The chair of the World Trade Organization's Committee on Subsidies and Countervailing Measures urged all WTO members to submit missing subsidy notifications as soon as possible. Chair Sally Bardayan Rivera of Panama, during a May 2 meeting, said 88 members have yet to submit their 2021 notifications, which were due by the middle of 2021. Seventy-five members have not submitted their 2019 subsidy notifications, while 64 have yet to submit their 2017 notifications. "Eight delegations took the floor to urge members to step up their efforts and ensure both timely submission of notifications as well as complete notifications," WTO said.
Canadian Trade Minister Mary Ng said that Canada and its partners in NAFTA 2.0 will not be caught unawares when it's time for the sunset review in 2026. She said that she and her counterparts in Mexico and the U.S. will be taking stock of how the agreement is working in July.
Some U.S. states were willing to pay Volkswagen more than Canada was for a new Volkswagen electric vehicle factory, Canadian Prime Minister Justin Trudeau said during a speech at the Council on Foreign Relations in New York. But, Trudeau said, when Canada matched the national incentives offered by the Inflation Reduction Act, Ontario's other advantages were enough to land the major economic development win.
Mexico intervened in a union election at Goodyear in San Luis Potosi, a plant that has drawn attention from Democrats in Congress for years because there was a wildcat strike by workers, and 57 of them were fired (see 1906250025). The election was to see if workers wanted to retain a captive union that had not supported the wildcat strike. The Mexican government, which was observing the election, said it would order a redo of that election, because both observers from the Federal Labor Center and video evidence revealed that the incumbent union stole a ballot box.
Amazon is “committed to ensuring” its products “are produced in a way that respects human rights,” a company spokesperson said April 25 in response to a complaint submitted this week under Germany’s new supply chain law. “We engage with suppliers that are committed to these same principles and have clear requirements outlined for suppliers in our Supply Chain Standards,” the spokesperson emailed.
Two non-governmental organizations and a trade group filed the first complaint under Germany’s new supply chain law this week, saying Amazon, Ikea and Tom Tailor aren’t meeting certain human rights due diligence requirements. The complaint, filed by the European Center for Constitutional and Human Rights, FEMNET and the National Garment Workers Federation, said Bangladeshi garment factories for the three companies “have not been adequately monitored, endangering workplace safety for employees.”

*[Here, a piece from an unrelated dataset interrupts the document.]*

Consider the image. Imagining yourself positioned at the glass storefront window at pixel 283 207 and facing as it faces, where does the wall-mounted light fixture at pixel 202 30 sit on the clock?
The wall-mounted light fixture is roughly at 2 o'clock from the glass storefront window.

The top European official on trade said while the U.S.-EU Trade and Technology Council has been very helpful in restricting technology exports to adversaries, "we need to deliver more on the trade side."

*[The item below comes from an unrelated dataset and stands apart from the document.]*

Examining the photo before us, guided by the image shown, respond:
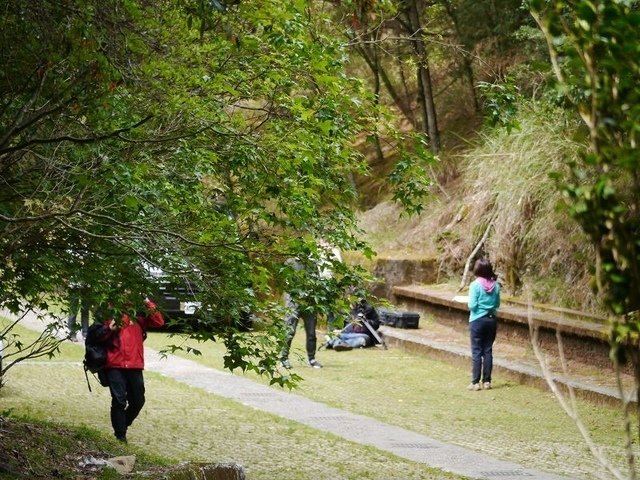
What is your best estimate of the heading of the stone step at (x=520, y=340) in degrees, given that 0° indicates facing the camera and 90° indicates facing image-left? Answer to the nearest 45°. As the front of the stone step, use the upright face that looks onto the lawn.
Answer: approximately 45°

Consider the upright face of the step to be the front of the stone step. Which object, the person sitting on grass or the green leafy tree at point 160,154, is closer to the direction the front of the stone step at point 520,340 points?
the green leafy tree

About 10% of critical raw materials, as measured by value, faced export restrictions in the last decade, according to a new report from the Organization for Economic Co-operation and Development -- and the use of restrictions grew five-fold in the 2017-2019 period, compared with the two-year period 10 years earlier. Export taxes are the most frequent restriction, the authors said, adding: "This may be related to the fact that, under WTO rules, quantitative restrictions on exports are generally prohibited while export taxes are not."

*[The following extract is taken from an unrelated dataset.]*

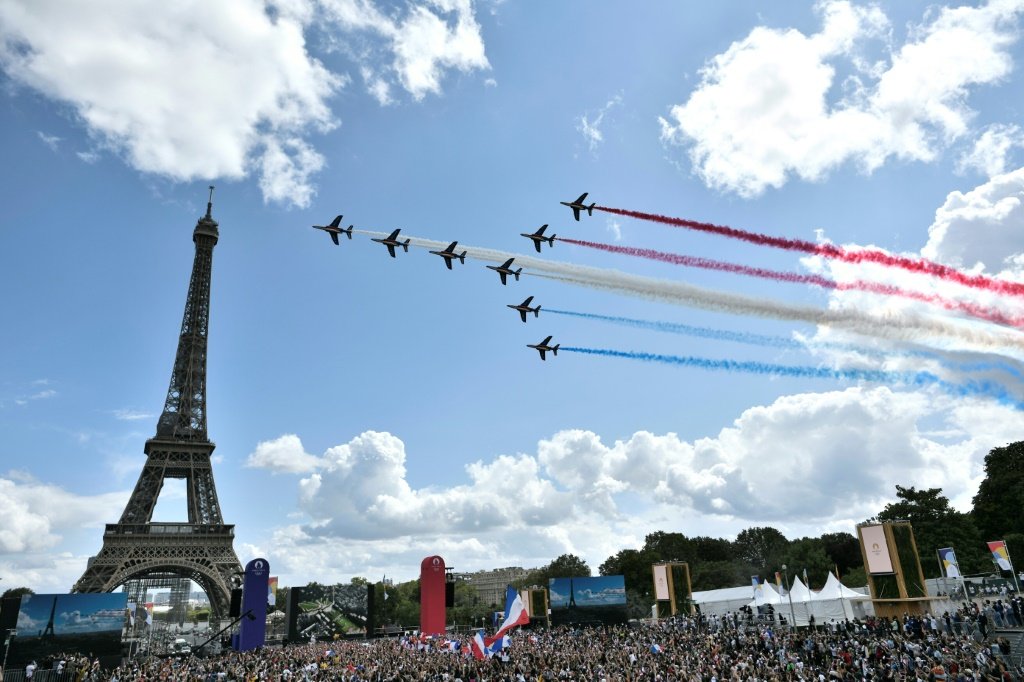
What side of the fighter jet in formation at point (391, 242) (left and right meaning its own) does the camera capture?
left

A senior official in the Indonesian government told Reuters that his country will ask the U.S. to agree to a mini trade deal for critical minerals, such as the one it granted Japan, so that Indonesian nickel can qualify under a content threshold for friendshored critical minerals. However, the Japan deal requires no export restrictions in the sector, and Indonesia has blocked nickel exports in the past. Also, Indonesia's processing industry is intertwined with Chinese companies, and the Inflation Reduction Act explicitly is designed to cut China out of the electric vehicle battery supply chain.
Trade ministers from the U.S., Japan, the EU, Canada, the U.K., France, Germany and Italy said they will work for "necessary reform" at the World Trade Organization, including trying to reach an agreement to restore "a fully and well-functioning dispute settlement system accessible to all Members by 2024."